Von Ost nach West über den Schieferstein ist eine Tour für echte Waldschrate, Schrofenverehrer und solche, die es noch werden wollen. Obendrein ist dieser Berg auch noch wie verzaubert. Ich höre Stimmen, welche von oben kommen und mir den Weiterweg zuflüstern. Versteinerte Jäger stehen in der Gegend herum, und ich sehe eine Pfadspur, die mit Zaubertinte in den Wald geschrieben ist: Sie verschwindet und erscheint wann und wo sie will.
Heitzmann/Harant schreiben in ihrem Führer über den Ostgrat:
„Unbezeichnet, 3 Std., Trittsicherheit nötig, sehr verwachsen, nicht empfehlenswert! (…) in den Sattel unter dem Wachtberg und noch ein Stück dem Menweg entlang (hierher auch auf einem direkten Steig vom Gh. beim KW Großraming). Nun immer auf der Kammschneide, den Schratlboden überschreitend, zum Gipfel. Einzelne Felstürme werden umgangen; direkte Überschreitung II-III !!

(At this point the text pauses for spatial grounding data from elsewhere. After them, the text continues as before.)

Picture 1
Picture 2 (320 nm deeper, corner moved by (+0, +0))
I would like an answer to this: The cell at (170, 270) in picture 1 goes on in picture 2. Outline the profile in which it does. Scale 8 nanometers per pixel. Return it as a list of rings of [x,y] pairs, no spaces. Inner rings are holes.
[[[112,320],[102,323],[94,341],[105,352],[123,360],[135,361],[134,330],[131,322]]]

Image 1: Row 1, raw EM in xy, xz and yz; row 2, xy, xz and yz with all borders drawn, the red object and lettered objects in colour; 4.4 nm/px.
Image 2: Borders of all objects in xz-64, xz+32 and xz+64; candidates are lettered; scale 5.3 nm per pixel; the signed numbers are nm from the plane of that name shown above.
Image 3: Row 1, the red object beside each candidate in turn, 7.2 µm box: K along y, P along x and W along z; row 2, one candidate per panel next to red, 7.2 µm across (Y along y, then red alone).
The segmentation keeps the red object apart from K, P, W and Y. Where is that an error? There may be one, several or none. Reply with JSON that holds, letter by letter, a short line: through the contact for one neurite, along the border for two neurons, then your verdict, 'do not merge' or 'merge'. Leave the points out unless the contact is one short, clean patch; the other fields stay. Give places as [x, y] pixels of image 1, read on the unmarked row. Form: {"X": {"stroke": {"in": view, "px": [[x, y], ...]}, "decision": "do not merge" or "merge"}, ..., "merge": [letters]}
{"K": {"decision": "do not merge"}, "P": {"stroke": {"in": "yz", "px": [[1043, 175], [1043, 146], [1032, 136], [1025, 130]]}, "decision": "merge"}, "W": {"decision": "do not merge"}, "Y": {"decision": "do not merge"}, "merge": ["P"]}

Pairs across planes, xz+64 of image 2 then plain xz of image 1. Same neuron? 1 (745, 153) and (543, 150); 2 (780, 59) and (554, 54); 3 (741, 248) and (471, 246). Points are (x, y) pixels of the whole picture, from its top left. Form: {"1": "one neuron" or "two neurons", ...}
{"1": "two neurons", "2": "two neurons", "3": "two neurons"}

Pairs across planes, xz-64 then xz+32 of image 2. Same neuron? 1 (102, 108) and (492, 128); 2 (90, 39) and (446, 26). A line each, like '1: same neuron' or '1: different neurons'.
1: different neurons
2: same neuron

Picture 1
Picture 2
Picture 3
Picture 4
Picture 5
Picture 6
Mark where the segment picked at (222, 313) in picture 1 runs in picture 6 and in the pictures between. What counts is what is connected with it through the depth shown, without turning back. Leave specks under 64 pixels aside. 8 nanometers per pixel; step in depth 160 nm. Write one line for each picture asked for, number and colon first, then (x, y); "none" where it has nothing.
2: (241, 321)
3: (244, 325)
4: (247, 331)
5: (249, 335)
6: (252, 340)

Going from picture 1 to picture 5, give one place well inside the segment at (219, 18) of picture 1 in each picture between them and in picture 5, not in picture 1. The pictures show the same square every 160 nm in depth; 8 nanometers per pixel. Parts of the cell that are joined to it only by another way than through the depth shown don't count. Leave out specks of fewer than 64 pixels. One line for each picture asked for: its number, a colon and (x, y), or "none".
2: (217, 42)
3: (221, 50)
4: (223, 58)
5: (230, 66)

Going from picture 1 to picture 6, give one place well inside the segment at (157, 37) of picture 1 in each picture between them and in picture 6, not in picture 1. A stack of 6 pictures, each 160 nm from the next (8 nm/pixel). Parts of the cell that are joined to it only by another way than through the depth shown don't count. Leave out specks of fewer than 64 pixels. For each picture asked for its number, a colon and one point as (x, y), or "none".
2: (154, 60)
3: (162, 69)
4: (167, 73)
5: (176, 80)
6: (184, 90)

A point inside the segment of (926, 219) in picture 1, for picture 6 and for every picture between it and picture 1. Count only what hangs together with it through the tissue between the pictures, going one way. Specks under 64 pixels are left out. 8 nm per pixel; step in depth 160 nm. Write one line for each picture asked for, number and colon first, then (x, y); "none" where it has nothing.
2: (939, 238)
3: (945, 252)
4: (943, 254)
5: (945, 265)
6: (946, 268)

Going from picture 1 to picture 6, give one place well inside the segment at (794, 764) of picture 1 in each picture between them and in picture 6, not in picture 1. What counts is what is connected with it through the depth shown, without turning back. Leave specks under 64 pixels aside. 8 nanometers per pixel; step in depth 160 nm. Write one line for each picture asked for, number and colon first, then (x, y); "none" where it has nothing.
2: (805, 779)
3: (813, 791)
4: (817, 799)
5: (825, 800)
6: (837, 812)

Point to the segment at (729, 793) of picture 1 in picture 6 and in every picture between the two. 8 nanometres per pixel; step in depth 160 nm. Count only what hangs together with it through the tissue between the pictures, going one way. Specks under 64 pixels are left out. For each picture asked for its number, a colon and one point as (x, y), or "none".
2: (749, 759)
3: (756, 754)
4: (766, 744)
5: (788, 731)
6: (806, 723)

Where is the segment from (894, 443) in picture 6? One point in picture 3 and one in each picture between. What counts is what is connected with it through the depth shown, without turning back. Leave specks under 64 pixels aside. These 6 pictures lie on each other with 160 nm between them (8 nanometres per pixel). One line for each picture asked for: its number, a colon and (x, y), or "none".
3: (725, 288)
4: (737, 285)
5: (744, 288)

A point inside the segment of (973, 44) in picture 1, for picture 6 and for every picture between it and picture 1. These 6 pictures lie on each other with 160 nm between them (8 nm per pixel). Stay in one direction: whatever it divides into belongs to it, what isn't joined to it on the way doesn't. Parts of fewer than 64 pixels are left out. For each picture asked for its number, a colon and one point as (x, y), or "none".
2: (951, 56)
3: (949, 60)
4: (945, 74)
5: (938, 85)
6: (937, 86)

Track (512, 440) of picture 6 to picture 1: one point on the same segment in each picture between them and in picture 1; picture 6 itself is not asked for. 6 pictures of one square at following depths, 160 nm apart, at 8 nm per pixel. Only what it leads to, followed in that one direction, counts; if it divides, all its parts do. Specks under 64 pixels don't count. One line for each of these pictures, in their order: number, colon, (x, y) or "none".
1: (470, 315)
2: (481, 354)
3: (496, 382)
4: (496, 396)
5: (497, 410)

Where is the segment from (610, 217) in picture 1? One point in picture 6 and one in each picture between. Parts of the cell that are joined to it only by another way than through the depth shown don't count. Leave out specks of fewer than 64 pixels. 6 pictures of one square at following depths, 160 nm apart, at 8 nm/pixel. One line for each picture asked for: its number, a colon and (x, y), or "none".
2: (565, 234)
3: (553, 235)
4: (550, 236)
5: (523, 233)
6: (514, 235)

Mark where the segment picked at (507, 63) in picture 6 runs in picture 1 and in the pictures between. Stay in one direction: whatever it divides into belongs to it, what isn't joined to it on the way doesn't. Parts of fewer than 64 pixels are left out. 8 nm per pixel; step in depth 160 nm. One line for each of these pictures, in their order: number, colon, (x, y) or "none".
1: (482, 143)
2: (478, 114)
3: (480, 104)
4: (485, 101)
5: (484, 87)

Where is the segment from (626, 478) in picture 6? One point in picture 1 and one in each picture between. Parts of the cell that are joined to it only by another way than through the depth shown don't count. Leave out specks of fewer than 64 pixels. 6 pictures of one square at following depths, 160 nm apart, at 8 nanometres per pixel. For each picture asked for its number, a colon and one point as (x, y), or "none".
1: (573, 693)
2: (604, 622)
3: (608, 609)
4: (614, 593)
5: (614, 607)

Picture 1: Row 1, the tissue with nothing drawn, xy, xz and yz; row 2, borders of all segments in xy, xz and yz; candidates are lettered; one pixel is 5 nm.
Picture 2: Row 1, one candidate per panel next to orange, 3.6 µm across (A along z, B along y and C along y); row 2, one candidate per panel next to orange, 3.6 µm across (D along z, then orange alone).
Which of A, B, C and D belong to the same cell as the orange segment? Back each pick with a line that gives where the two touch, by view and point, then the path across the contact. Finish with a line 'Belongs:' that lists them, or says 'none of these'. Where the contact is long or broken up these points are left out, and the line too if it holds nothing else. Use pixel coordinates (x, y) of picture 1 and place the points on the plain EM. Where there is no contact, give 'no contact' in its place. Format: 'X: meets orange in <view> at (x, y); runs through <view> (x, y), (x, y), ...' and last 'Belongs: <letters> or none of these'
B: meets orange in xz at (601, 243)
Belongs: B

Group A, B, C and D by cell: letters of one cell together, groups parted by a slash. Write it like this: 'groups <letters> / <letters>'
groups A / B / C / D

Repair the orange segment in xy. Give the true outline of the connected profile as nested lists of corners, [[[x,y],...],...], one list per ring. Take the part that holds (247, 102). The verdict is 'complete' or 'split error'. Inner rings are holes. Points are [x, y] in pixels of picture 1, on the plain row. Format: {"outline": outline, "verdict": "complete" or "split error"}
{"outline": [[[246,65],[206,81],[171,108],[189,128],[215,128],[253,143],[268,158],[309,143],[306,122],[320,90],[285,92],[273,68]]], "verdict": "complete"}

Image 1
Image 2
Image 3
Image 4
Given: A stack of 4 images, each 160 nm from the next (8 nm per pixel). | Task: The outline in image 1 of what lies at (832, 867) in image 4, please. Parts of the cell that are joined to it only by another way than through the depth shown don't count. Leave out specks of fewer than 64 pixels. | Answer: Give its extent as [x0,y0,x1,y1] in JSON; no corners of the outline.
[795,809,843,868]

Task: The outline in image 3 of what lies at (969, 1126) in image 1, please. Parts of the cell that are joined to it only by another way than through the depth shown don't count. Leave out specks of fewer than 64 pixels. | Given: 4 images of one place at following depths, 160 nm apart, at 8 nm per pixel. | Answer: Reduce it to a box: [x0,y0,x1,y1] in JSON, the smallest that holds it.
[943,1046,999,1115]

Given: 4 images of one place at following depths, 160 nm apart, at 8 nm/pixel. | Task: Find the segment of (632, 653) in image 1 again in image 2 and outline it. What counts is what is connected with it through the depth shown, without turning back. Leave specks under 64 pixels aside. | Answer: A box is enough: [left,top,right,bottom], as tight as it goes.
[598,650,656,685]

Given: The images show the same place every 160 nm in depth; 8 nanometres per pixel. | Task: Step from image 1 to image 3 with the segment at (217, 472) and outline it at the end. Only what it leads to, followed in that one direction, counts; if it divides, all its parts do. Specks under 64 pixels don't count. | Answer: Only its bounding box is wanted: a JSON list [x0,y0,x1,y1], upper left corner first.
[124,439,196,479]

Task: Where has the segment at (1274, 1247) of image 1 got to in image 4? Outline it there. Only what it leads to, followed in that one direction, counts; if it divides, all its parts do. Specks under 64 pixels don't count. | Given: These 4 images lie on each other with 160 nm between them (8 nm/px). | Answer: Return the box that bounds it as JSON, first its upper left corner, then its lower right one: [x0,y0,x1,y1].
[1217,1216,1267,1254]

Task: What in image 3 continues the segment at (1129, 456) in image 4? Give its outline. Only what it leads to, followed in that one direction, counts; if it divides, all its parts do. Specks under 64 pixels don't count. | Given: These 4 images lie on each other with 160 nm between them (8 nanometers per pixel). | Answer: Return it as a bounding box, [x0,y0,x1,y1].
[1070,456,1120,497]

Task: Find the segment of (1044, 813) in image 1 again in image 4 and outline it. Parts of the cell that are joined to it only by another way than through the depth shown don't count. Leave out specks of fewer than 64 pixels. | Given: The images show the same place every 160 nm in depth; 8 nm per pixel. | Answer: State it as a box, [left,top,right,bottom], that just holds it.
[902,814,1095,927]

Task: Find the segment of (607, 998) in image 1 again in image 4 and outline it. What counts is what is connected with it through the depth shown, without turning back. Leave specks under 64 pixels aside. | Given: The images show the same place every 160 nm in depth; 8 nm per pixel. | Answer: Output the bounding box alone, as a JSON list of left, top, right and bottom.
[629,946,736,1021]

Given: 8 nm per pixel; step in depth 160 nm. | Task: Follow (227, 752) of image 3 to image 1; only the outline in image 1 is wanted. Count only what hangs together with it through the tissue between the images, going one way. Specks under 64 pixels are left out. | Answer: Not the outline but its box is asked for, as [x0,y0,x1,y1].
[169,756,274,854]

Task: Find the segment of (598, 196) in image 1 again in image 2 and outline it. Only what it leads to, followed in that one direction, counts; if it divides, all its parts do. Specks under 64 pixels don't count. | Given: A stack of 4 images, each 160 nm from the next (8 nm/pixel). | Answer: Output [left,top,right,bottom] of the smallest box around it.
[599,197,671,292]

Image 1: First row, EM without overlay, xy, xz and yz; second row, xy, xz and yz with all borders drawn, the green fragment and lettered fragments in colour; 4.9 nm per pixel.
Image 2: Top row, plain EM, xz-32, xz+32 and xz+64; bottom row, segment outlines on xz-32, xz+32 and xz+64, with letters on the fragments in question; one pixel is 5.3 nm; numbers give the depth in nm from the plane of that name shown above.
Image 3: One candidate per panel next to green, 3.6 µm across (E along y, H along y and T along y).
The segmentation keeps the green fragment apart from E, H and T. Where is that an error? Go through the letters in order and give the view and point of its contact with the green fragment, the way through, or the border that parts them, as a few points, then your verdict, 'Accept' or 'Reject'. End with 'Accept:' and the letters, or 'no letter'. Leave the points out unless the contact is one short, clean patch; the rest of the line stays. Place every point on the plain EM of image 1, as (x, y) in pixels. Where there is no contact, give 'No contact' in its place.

Das will ich mir schon lange genauer ansehen. Am Fuße des Aubergs beginne ich am markierten Menweg meine Wanderung.
Über dem Stummelarm der Enns und Großraming spielen noch letzte Nebelreste miteinander. Es wird ein schöner Tag werden und ein herrlicher noch dazu.
Auf dem Menweg wandere ich zur Einsattelung mit dem Sender hoch.
Nicht den ganzen Weiterweg kann ich überblicken, aber wichtige Teile davon.
Zuvor verlasse ich den Sattel für einen kurzen Abstecher nach Osten. Über eine hochgewachsene Wiese und einfaches Waldgelände besteige ich meinen ersten „Gipfel“ am heutigen Tag.
Leicht zwänglerisch und darum sehr befreiend: Gipfelfoto Wachtberg (680 m). In der BEV-Karte ist diese Erhebung mit Wachberg bezeichnet. Mir erscheint aber der im Führer von Heitzmann/Harant verwendete Name „Wachtberg“ schlüssiger zu sein.
Zurück im Sattel folge ich weiter dem Menweg.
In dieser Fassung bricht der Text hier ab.